**GIVEN INSTRUCTION**
Revise the records, starting at the very first line and going on through the line with "list It’s important". Change "Identify" to "Locate", leave all else as it stands, and give only those lines.

**RECORDS FOR THIS EXERCISE**
'''
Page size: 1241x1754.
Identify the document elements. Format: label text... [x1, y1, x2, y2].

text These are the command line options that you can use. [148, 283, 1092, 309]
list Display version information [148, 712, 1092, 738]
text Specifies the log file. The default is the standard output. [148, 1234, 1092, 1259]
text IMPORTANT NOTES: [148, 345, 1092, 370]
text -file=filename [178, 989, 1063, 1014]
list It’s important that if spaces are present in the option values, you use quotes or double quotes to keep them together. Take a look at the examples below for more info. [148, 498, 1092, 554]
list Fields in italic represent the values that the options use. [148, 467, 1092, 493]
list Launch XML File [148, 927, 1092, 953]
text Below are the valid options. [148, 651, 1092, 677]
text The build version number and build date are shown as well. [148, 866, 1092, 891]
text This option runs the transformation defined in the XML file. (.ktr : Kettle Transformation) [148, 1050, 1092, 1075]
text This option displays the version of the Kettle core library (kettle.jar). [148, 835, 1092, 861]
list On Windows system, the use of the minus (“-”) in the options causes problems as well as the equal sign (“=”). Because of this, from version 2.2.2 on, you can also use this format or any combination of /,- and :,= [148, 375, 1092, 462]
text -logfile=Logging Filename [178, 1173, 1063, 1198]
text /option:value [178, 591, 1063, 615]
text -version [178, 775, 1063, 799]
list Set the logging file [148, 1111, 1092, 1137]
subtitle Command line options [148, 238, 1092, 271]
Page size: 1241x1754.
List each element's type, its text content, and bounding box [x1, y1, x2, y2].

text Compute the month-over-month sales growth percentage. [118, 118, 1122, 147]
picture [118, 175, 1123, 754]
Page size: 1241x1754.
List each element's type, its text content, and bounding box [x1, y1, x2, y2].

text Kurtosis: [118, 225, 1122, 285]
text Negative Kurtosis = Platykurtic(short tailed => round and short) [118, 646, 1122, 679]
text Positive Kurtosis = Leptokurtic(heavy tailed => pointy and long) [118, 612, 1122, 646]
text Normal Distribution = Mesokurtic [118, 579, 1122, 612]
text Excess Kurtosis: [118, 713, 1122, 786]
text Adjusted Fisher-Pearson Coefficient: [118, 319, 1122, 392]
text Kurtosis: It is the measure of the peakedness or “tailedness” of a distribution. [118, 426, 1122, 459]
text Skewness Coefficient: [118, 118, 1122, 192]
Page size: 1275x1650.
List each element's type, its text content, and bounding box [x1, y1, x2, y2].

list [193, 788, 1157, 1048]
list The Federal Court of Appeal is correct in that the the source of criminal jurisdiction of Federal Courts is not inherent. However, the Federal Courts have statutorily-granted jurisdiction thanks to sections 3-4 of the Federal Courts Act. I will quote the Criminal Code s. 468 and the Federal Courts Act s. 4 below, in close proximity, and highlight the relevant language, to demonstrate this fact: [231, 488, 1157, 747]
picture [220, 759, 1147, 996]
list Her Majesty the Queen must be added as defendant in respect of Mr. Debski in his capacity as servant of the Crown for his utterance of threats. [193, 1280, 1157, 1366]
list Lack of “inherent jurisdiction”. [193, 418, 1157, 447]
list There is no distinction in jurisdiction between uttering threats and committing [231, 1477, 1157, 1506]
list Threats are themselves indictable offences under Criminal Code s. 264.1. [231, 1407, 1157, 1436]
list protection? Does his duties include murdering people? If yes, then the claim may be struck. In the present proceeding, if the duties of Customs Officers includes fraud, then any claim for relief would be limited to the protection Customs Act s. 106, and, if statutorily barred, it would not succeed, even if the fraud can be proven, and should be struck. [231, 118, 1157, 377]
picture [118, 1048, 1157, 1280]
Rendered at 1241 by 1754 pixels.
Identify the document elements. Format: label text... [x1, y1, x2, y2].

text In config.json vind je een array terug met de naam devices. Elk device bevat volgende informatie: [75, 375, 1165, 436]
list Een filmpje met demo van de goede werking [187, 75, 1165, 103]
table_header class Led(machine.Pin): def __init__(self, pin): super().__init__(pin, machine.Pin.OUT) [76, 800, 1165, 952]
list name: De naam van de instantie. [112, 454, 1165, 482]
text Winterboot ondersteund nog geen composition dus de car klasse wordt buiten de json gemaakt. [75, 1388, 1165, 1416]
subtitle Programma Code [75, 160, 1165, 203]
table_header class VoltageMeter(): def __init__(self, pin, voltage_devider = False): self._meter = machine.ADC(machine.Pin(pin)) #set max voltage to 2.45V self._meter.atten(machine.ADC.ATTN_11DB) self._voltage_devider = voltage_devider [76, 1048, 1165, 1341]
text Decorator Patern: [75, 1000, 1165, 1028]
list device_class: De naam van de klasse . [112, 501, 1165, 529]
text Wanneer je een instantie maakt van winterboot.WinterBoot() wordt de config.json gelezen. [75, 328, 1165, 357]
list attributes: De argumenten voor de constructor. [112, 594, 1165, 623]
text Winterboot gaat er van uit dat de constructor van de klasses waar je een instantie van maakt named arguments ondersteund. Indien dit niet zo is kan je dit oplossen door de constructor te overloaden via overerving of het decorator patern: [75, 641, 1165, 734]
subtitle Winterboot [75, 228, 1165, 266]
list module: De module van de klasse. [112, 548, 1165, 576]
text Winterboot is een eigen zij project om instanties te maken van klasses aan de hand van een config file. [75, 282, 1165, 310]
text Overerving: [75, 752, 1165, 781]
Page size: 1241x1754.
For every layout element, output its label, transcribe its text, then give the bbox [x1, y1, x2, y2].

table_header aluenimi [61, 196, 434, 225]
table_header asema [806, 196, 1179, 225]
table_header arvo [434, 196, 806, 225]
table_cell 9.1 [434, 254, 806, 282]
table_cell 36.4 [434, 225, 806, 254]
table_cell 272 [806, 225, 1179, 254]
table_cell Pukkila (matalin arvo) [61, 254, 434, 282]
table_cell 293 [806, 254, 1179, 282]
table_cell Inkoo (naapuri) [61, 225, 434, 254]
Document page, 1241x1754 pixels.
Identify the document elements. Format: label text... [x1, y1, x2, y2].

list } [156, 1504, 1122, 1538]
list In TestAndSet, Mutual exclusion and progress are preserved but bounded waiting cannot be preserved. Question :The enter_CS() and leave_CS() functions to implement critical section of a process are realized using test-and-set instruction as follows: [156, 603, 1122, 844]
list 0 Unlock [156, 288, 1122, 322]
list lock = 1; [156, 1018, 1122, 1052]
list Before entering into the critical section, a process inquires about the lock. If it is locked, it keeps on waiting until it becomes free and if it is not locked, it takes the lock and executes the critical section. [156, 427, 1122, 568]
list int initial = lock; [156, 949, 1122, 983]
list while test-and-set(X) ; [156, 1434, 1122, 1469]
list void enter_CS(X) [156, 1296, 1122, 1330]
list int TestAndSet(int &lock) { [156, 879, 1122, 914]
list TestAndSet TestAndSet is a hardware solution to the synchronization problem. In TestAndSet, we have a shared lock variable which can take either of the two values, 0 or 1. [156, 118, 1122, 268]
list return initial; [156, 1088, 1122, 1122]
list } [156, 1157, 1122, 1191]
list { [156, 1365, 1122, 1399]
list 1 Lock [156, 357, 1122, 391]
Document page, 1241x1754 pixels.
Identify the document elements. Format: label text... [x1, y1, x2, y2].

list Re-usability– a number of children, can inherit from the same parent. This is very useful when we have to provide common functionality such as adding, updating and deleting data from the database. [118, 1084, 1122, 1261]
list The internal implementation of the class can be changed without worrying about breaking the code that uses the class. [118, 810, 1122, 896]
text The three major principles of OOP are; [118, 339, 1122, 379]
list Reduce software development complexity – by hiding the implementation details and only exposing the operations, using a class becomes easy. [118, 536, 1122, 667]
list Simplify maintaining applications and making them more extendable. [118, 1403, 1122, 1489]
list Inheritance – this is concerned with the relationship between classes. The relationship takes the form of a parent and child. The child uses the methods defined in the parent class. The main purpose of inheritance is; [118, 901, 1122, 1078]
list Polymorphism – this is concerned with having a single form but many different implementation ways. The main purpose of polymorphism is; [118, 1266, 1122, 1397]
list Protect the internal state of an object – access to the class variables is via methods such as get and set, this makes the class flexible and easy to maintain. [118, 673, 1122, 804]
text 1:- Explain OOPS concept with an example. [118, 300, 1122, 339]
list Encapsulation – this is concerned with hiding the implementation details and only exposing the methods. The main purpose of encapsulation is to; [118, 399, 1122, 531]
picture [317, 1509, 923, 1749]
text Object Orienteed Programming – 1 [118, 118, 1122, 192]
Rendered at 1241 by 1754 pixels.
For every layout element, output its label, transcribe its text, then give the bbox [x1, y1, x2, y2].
'''
**IN RESPONSE**
Page size: 1241x1754.
Locate the document elements. Format: label text... [x1, y1, x2, y2].

text These are the command line options that you can use. [148, 283, 1092, 309]
list Display version information [148, 712, 1092, 738]
text Specifies the log file. The default is the standard output. [148, 1234, 1092, 1259]
text IMPORTANT NOTES: [148, 345, 1092, 370]
text -file=filename [178, 989, 1063, 1014]
list It’s important that if spaces are present in the option values, you use quotes or double quotes to keep them together. Take a look at the examples below for more info. [148, 498, 1092, 554]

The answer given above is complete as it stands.